A New York Times story you probably didn't read yesterday:
Study Says Malpractice Payouts Aren't Rising
...A study to be released today by the Center for Justice and Democracy, ... compiled from regulatory filings by insurers to state regulators, finds that net claims for medical malpractice paid by 15 leading insurance companies have remained flat over the last five years, while net premiums have surged 120 percent.
From 2000 to 2004, the increase in premiums collected by the leading 15 medical malpractice insurance companies was 21 times the increase in the claims they paid, according to the study....
"In recent years, medical malpractice hasn't been unprofitable but it's been phenomenally profitable," said Jay Angoff, the former state insurance commissioner of Missouri and a consultant on the study.
Of the 15 companies examined, ... 3 are publicly traded and focus primarily on medical malpractice. The stock prices of those three companies have each risen more than 100 percent since May 2002.
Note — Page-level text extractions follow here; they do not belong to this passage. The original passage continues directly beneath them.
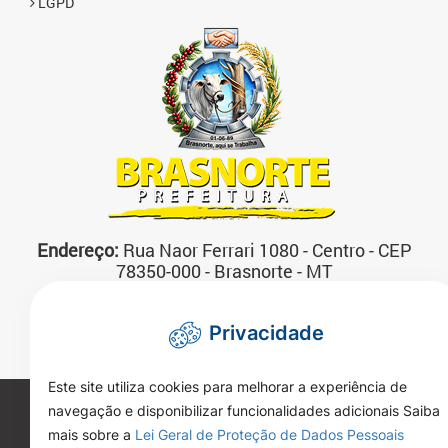
LGPD
Endereço:
Rua Naor Ferrari 1080 - Centro - CEP
78350-000 - Brasnorte - MT
Atendimento:
07:00 às 13:00 horas Segunda a
Sexta-feira
Privacidade
Telefone:
(66)3592-3200
Este site utiliza cookies para melhorar a experiência de
navegação e disponibilizar funcionalidades adicionais Saiba
Copyright 2026. Todos os direitos reservados.
mais sobre a
Lei Geral de Proteção de Dados Pessoais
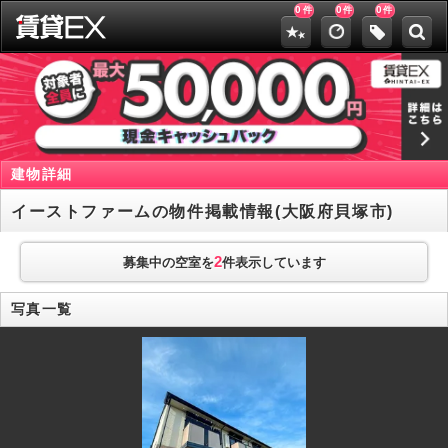
0
0
0
件
件
件
建物詳細
イーストファームの物件掲載情報(大阪府貝塚市)
2
募集中の空室を
件表示しています
写真一覧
We are told, of course, that these statistics are not to be trusted:
Insurance industry officials ... say that it is unfair to compare the premiums that insurance companies charge with claims paid, because it often takes 8 to 10 years for the claims to materialize, so companies have to set aside extra reserves.
But weren't we being told that malpractice claims were out of control years ago? Wasn't that the message we were hearing, oh, say, 8 or 10 years ago?